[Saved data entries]
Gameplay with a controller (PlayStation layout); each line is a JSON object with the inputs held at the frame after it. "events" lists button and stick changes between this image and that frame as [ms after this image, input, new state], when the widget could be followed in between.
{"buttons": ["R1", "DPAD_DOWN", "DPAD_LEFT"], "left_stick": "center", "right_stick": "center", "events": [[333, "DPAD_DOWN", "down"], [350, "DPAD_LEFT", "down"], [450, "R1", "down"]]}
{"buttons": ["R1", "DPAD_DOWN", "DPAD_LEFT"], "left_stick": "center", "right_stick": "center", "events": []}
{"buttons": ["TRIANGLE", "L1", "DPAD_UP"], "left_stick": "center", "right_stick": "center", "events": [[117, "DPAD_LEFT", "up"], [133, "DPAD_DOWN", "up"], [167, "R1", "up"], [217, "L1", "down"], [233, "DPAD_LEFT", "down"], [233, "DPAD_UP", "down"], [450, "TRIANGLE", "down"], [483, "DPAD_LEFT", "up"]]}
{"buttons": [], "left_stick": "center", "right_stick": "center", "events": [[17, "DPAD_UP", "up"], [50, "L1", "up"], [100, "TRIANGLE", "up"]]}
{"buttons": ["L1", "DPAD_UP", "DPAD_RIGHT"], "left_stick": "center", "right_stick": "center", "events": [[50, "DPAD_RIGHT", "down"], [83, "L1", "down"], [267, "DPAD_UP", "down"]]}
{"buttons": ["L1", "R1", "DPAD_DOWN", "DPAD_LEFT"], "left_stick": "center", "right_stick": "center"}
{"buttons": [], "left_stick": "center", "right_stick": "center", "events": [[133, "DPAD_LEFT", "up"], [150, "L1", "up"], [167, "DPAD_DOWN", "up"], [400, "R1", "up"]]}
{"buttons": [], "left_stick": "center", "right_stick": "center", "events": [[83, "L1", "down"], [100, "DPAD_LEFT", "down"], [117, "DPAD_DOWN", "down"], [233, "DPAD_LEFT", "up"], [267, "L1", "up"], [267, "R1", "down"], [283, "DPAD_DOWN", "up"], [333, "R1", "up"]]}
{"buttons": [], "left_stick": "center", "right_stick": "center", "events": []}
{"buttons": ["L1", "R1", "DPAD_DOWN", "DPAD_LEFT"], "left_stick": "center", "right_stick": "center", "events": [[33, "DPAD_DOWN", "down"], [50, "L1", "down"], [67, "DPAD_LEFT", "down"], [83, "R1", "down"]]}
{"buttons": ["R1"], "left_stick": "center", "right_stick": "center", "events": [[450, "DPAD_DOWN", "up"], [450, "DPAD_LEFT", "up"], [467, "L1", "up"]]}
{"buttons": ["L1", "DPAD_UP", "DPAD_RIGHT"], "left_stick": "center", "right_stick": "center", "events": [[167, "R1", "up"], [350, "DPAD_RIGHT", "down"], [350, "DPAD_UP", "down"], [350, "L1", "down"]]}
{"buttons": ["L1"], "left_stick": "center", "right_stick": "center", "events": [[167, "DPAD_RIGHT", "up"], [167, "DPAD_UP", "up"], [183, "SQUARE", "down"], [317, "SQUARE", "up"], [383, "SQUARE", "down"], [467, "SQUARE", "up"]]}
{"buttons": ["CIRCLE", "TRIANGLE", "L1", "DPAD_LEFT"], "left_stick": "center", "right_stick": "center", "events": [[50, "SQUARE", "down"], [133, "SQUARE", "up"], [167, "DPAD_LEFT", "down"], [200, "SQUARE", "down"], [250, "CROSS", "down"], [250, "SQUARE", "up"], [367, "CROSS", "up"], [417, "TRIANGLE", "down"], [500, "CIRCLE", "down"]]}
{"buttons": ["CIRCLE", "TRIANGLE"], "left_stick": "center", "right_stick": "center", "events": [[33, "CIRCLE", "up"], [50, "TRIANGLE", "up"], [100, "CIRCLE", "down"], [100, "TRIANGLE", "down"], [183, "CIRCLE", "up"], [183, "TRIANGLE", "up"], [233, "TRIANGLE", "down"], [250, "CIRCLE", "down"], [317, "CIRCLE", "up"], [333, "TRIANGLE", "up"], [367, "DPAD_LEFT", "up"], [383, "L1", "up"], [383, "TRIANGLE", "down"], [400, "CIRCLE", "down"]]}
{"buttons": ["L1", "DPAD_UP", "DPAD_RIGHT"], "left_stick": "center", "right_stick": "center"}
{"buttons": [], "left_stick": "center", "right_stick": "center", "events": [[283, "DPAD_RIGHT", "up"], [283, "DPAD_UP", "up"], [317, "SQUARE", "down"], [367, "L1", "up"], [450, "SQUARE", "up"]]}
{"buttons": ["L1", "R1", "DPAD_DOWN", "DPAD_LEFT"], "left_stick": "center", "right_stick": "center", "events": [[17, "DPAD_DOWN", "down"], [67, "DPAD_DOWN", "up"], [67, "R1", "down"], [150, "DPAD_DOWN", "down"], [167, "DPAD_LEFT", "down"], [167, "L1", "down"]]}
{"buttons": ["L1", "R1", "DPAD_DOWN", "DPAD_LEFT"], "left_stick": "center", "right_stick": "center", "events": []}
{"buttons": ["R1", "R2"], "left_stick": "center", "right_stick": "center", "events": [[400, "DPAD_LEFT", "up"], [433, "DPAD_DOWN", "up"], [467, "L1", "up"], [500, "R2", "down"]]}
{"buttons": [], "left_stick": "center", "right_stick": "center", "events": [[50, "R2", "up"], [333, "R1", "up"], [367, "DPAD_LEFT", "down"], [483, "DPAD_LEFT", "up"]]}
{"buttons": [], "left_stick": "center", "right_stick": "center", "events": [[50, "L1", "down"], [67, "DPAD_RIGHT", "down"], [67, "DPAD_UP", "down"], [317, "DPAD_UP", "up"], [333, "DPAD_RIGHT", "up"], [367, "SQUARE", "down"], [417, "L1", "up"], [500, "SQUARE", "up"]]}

• **Task requirements**: For the entries shown above, tally every line containing the word "SQUARE". Report the tally and nothing else.

• **Answer to the problem**: 4